-- TEXT SEGMENT follows --

In reply to: David Rowley (#20)

Re: [HACKERS] Removing LEFT JOINs in more cases

David Rowley <david.rowley@2ndquadrant.com> wrote:

I've attached an updated version of this patch.

Following are the findings from my review.

On the LATERAL references:

This query (proposed upthread by Tom and adjusted by me so it can be executed
on the your test tables)

select distinct t1.id from t1 left join t2 on t1.id=t2.b, lateral nextval('foo');

is subject to join removal because in rel_distinctified_after_join() you check
brel->lateral_vars, which is NIL in this case.

On the other hand I'm not sure that user should expect any number of
executions of the function in this particular case because the actual join
order can change: it can happen that the function scan is first joined to t1
and t2 is joined to the result. The case that requires more caution is that
the function references both t1 and t2, i.e. *all* tables of the left join
from which you want to remove the inner relation. Maybe that's the reason you
introduced the test for brel->lateral_vars, but you forgot to check the actual
variables in the list.

On the volatile function in the targetlist:

Volatile function in the DISTINCT ON expression isn't necessarily noticed by
your checks:

select distinct on (nextval('foo')) t1.id from t1 left join t2 on t1.id=t2.b;

Perhaps you should simply check the whole targetlist if there's no GROUP BY
clause.

On coding:

* join_is_removable(): Just like rel_distinctified_after_join() is called
before rel_is_distinct_for() - obviously because it's cheaper - I suggest
to call query_distinctifies_rows() before rel_supports_distinctness().

* header comment of query_distinctifies_rows() mentions rel_tuples_needed,
but I can't find such a function.

* rel_distinctified_after_join() does not really use the "rel"
argument. Besides removing it you probably should rename the function.

--
Antonin Houska
Cybertec Schönig & Schönig GmbH
Gröhrmühlgasse 26
A-2700 Wiener Neustadt
Web: http://www.postgresql-support.de, http://www.cybertec.at

#22

David Rowley

david.rowley@2ndquadrant.com

over 7 years ago

In reply to: Antonin Houska (#21)

Re: [HACKERS] Removing LEFT JOINs in more cases

On 18 September 2018 at 20:02, Antonin Houska <ah@cybertec.at> wrote:

Following are the findings from my review.

Thanks for reviewing this. Time is short in this commitfest to make
any changes, so I'm going to return this with feedback with the
intention of addressing the items from your review for the next 'fest.

Cheers

--
David Rowley http://www.2ndQuadrant.com/
PostgreSQL Development, 24x7 Support, Training & Services

-- TEXT SEGMENT concluded --
-- EXTRACTED INFORMATION follows --

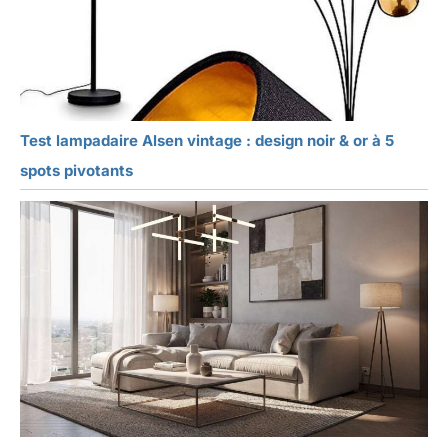
Test lampadaire Alsen vintage : design noir & or à 5
spots pivotants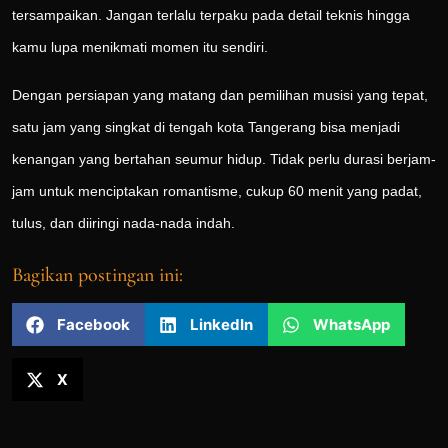
tersampaikan. Jangan terlalu terpaku pada detail teknis hingga
kamu lupa menikmati momen itu sendiri.
Dengan persiapan yang matang dan pemilihan musisi yang tepat,
satu jam yang singkat di tengah kota Tangerang bisa menjadi
kenangan yang bertahan seumur hidup. Tidak perlu durasi berjam-
jam untuk menciptakan romantisme, cukup 60 menit yang padat,
tulus, dan diiringi nada-nada indah.
Bagikan postingan ini:
Facebook
LinkedIn
WhatsApp
X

-- EXTRACTED INFORMATION concluded --

▶ JOB: Quote the part of the mailing-list thread about removing LEFT JOINs that begins at the words "I've attached an" and stops after the words "in this case.".

▶ RESULT OF THE TASK:
I've attached an updated version of this patch.

Following are the findings from my review.

On the LATERAL references:

This query (proposed upthread by Tom and adjusted by me so it can be executed
on the your test tables)

select distinct t1.id from t1 left join t2 on t1.id=t2.b, lateral nextval('foo');

is subject to join removal because in rel_distinctified_after_join() you check
brel->lateral_vars, which is NIL in this case.